Tess Ingram, a UNICEF spokeswoman and the lead author of the new report, said she had spent weeks talking to survivors of childhood sexual violence in Sudan. She was struck by the impossible choices survivors often face after the violence.
“Some people may think the horror and the suffering ends when the rape ends, but that’s not the case, especially in Sudan,” Ms. Ingram said.
Survivors must decide whether or not to the disclose the rape to their family and others in the community and risk being disowned, publicly identified or seen as a collaborator.
“In Sudan, socially, it’s the survivors and not the perpetrators who carry that cultural burden of stigma and shame associated with rape,” Ms. Ingram said.
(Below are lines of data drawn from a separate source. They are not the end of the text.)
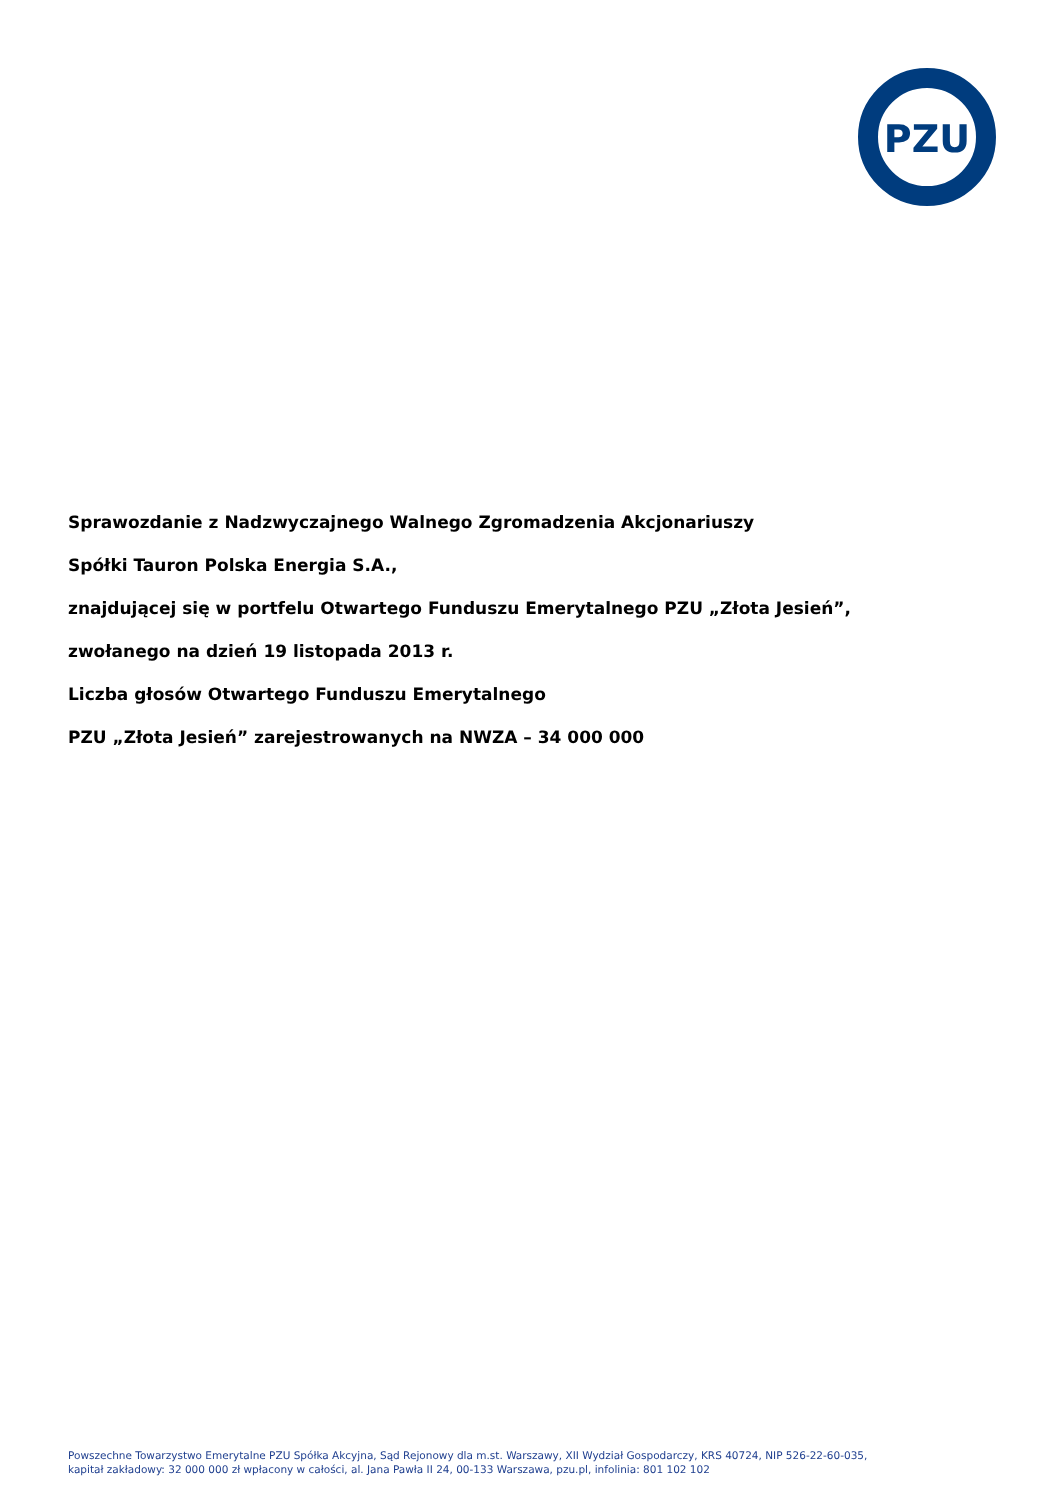PZU
Sprawozdanie z Nadzwyczajnego Walnego Zgromadzenia Akcjonariuszy
Spółki Tauron Polska Energia S.A.,
znajdującej się w portfelu Otwartego Funduszu Emerytalnego PZU „Złota Jesień”,
zwołanego na dzień 19 listopada 2013 r.
Liczba głosów Otwartego Funduszu Emerytalnego
PZU „Złota Jesień” zarejestrowanych na NWZA – 34 000 000
Powszechne Towarzystwo Emerytalne PZU Spółka Akcyjna, Sąd Rejonowy dla m.st. Warszawy, XII Wydział Gospodarczy, KRS 40724, NIP 526-22-60-035,
kapitał zakładowy: 32 000 000 zł wpłacony w całości, al. Jana Pawła II 24, 00-133 Warszawa, pzu.pl, infolinia: 801 102 102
Ms. Ingram said some of the children who became impregnated by their attackers chose to give their babies up for adoption, while others chose to keep them.
She recounted the experience of one survivor who grew up in foster care and decided to raise her child herself, because she did not want the baby to go through the same ordeal she had. But shelters did not want to take in a pregnant woman.
“Now, the baby’s 8 months old and still doesn’t have a home to live in,” Ms. Ingram said.